Sekarang bagaimana mau mencoba proses, wong dikenalkan juga tidak. Pendidikan umum hanya berhenti pada dogma tertulis dibuku pelajaran bahwa air bersumber dari akar pohon, namun siapa yang melakukan pengenalan didalamnya?
Hal yang paling masuk akal adalah mengajak anak-anak kecil bermain ke umbul yang beberapa sudah menjelma menjadi tempat wisata, namun saya juga hampir tak menemukan anak-anak diajari mengenali umbul sebagai sumber air, terlepas memang esensi disitu adalah bermain air.
Sebagai pelaku pendakian gunung yang lumayan sudah 13-14 tahun menjalani rutinitas menjelajah hutan, tentu saya tahu betul dimana letak sumber air alami di Gunung Lawu.
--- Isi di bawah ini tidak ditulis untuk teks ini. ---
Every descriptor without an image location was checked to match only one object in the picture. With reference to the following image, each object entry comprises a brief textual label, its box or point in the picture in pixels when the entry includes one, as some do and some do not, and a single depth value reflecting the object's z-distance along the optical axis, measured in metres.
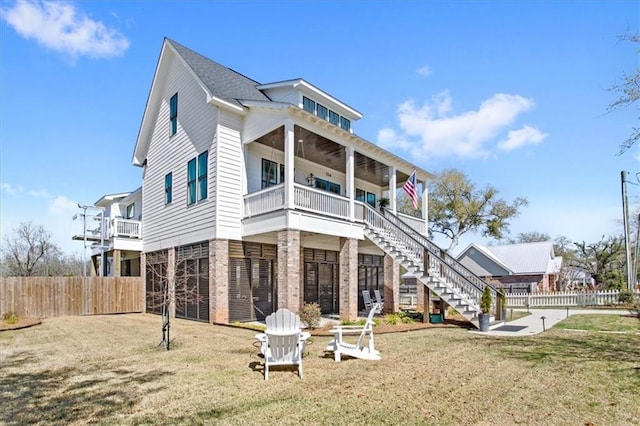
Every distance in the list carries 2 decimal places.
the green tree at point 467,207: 37.66
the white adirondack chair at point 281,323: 6.91
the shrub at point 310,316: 11.95
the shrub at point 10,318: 14.50
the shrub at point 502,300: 13.00
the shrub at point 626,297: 21.31
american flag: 17.22
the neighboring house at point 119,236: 19.91
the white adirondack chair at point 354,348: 7.73
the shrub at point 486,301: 11.81
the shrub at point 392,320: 13.01
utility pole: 22.22
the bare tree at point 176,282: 15.33
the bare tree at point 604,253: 33.52
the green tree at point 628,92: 9.32
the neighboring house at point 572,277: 39.63
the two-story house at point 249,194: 13.52
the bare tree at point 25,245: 36.53
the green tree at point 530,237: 57.56
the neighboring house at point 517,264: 33.16
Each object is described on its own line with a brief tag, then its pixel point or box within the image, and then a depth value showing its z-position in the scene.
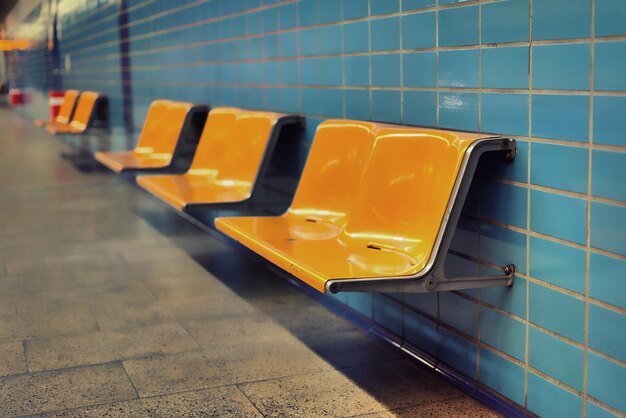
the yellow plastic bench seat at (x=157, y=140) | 5.34
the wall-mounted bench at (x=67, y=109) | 10.38
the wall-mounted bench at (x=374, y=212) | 2.43
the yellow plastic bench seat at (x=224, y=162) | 4.02
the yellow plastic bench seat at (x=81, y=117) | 9.06
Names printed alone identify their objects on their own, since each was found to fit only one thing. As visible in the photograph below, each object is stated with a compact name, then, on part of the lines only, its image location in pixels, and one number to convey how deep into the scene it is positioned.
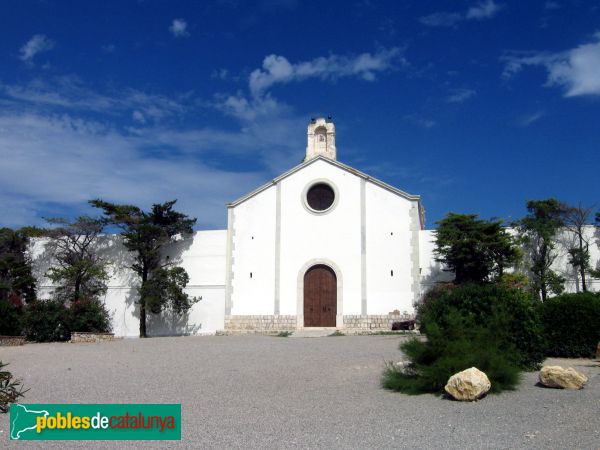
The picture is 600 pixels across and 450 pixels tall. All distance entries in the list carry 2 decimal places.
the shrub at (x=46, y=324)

Sendang Macan, misalnya tak banyak orang yang pernah naik Gunung Lawu mengetahui keberadaan sendang tersebut, karena memang lokasinya yang sangat jauh dari jalur resmi, butuh berjalan menuruni lereng sampai menemukan air mengalir deras disela akar-akar yang pepat. Belum lagi sumber air yang sampai sekarang dijadikan tampungan air diseluruh wilayah Jenawi dan Ngargoyoso tempatnya mas Wahyudi itu lebih parah lagi jalan menujunya.
Sendang Macan yang 2 tahun kemudian harus merambah hutan lagi untuk menemukannya, demikian pula tempat-tempat sakral lain sekelas Goa bertapanya pak Sukarno sebelum memerdekakan negara. Air akhirnya memang sangat sakral, butuh perjuangan dan proses mendalam untuk menuju hulunya, dan rasanya air segar dari sumber itu memang sama sekali beda dengan Air yang mengalir maupun sudah dikemas. Ada sakral-sakralnya .
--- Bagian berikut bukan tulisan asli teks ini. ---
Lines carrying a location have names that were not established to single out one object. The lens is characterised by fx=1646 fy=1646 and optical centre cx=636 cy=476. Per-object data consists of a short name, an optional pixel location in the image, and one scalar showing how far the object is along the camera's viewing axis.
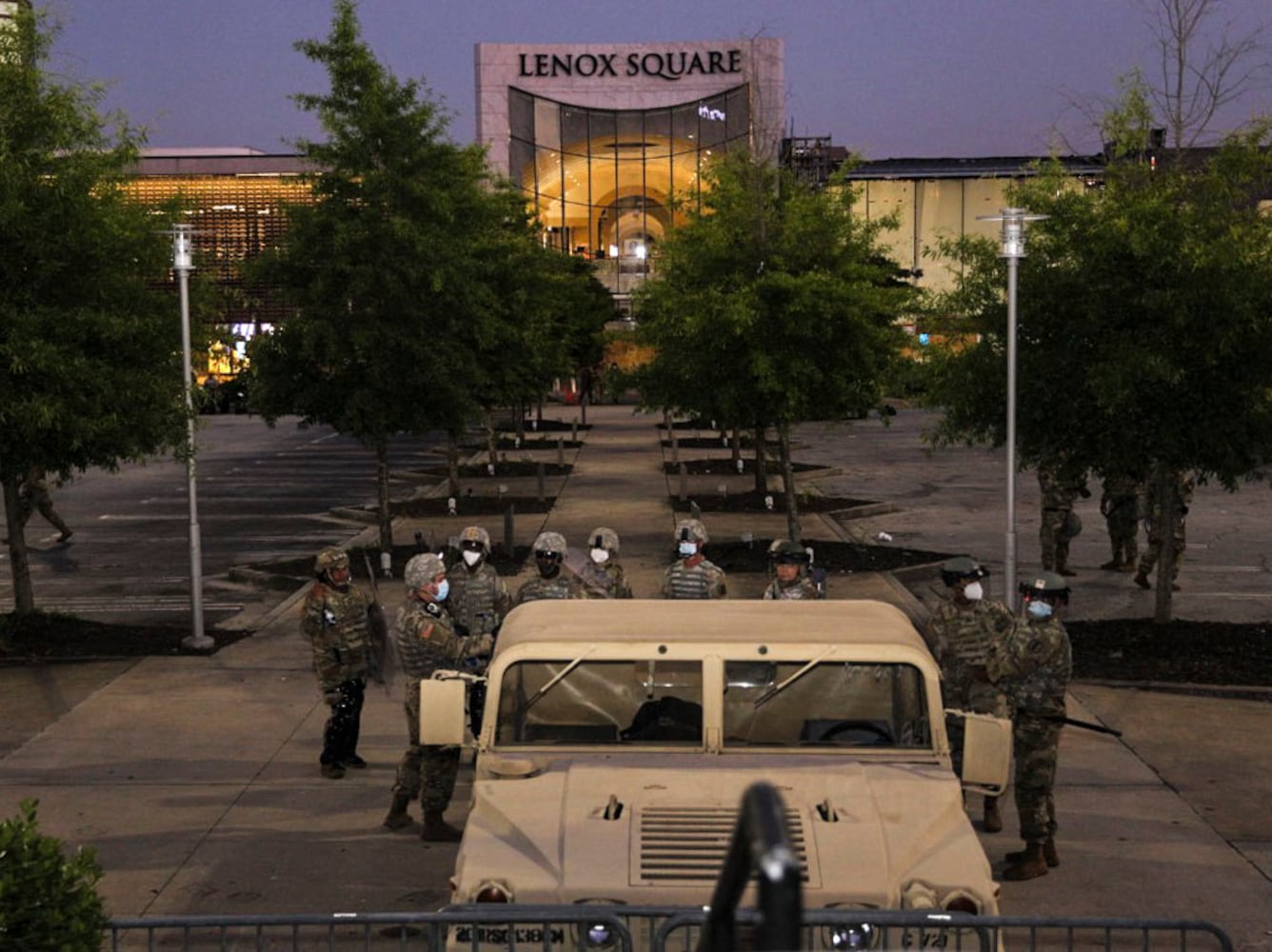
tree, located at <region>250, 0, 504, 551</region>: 21.23
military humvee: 5.64
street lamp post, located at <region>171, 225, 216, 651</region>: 16.53
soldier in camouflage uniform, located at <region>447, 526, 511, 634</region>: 11.47
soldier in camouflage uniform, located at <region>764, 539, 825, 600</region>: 11.32
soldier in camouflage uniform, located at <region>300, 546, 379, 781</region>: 11.30
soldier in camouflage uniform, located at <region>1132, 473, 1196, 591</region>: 19.75
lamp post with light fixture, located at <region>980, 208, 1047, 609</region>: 15.36
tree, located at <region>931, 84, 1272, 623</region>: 15.21
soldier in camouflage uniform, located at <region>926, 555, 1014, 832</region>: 10.30
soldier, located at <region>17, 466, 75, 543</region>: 21.89
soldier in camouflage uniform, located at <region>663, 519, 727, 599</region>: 12.55
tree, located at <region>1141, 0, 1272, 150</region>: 16.78
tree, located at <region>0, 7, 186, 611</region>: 15.56
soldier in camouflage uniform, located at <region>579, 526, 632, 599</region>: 11.91
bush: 5.01
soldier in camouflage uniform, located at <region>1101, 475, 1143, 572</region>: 21.25
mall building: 77.31
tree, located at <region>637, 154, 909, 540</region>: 21.86
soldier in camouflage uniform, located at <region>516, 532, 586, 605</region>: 11.21
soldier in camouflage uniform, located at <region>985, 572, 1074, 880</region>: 9.38
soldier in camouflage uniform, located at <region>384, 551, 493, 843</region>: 9.91
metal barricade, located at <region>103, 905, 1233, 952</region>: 5.03
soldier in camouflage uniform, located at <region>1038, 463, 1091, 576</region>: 19.89
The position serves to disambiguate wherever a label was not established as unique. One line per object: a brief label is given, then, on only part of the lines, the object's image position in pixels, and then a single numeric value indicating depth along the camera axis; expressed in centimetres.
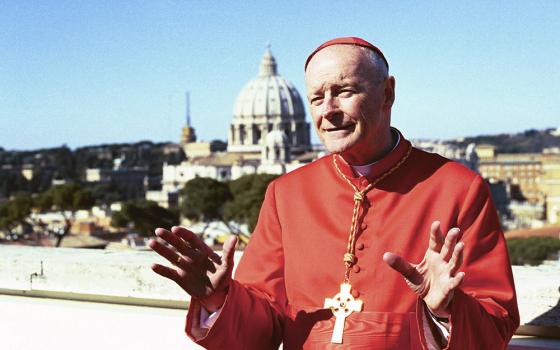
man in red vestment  159
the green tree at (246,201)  2187
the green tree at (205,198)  2462
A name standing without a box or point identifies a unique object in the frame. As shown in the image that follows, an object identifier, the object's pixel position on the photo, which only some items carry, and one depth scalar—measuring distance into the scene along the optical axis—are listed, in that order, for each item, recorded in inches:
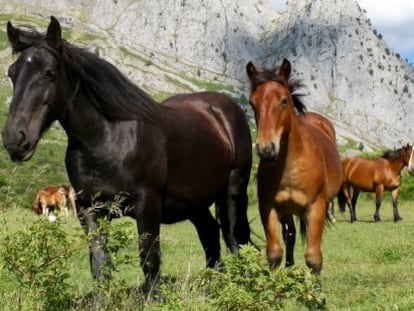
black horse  336.8
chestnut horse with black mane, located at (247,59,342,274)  422.9
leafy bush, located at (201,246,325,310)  266.5
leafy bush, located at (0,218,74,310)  260.7
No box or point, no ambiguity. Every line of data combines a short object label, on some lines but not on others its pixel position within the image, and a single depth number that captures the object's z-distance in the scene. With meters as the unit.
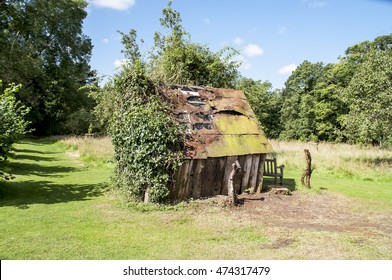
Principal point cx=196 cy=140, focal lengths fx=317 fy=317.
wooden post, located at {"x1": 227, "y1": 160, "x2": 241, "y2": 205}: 10.63
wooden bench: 14.46
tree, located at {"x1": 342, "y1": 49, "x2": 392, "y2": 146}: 19.53
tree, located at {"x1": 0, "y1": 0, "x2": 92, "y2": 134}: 33.50
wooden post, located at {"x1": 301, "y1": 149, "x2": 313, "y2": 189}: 13.97
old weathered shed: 10.77
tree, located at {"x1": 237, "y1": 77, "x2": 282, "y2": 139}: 54.09
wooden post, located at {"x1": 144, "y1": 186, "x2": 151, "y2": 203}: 10.25
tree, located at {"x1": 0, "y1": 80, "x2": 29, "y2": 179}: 10.73
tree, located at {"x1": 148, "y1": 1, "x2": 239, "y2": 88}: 19.62
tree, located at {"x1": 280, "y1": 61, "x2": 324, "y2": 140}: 47.44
Lebih lanjut soal Mata Air, memang ada benarnya jika pak Munir dalam sebuah pertemuan bilang mata air akan selalu becek disekitarnya, memang benar meski dalam kadar yang berbeda. Mata air seperti sebuah belik di daerah Tangen, Sragen utara memang benar-benar becek sekelilingnya saking banyaknya manusia yang mengambil airnya.
Namun yang diambil dari Mata Air murni adalah tidak hanya jejak manusia disitu, namun ada jejak lainnya sebutlah babi hutan, kijang, atau sisa kotoran burung yang mengindikasikan burung tersebut juga ikut minum disitu.
Disinilah sebenarnya presisi Maiyah sebagai mata air yang diminum banyak orang, tak peduli bentuknya, karakternya, wataknya namun harus selaras dijaga harmoninya, supaya tertib tidak saling sikut samsa lain, tetap menjaga kerukunan karena kita bersumber pada Mata Air yang sama.
Yang harus difikirkan lebih lanjut adalah bagaimana mengelola air, seberapa kita yang akan berfikir untuk terus menghijaukan hutan, menanam kembali pohon-pohon supaya alamnya tetap lestari. Dan Mata Air Maiyah akan menjadi bagian dari sejarah perubahan dunia. Namun juga jangan sampai seperti anak-anak tadi yang kenal hulu air dari kulkas minimarket, kenalkan mereka pada Sumber Mata Airnya terus menerus hingga menjadi sebuah cerita yang kekal, seperti sungai Yordan yang sejak 2000 tahun yang lalu Yesus dimandikan disitu sebelum mengawali perjalanan spiritualnya, dan Sungai Yordan sekarang tak sebesar dahulu namun orang tetap mengenang Yesus dan mandi disitu sambil merenung, menikmati Mata Air batin.
Seperti kata om Iwan Fals di konser Bumi beberapa tahun yang lalu :
“Mari wariskan Mata Air, bukan Airmata ke anak cucu, karena dibalik bening mata air takkan pernah ada air mata”
Mbah Nun dan Maiyah adalah mata air kita semua, mari merenung. Mari menyusuri lebatnya rimba raya dan semesta mbah Nun, temukan cipratannya sembari duduk di pojokan jaman.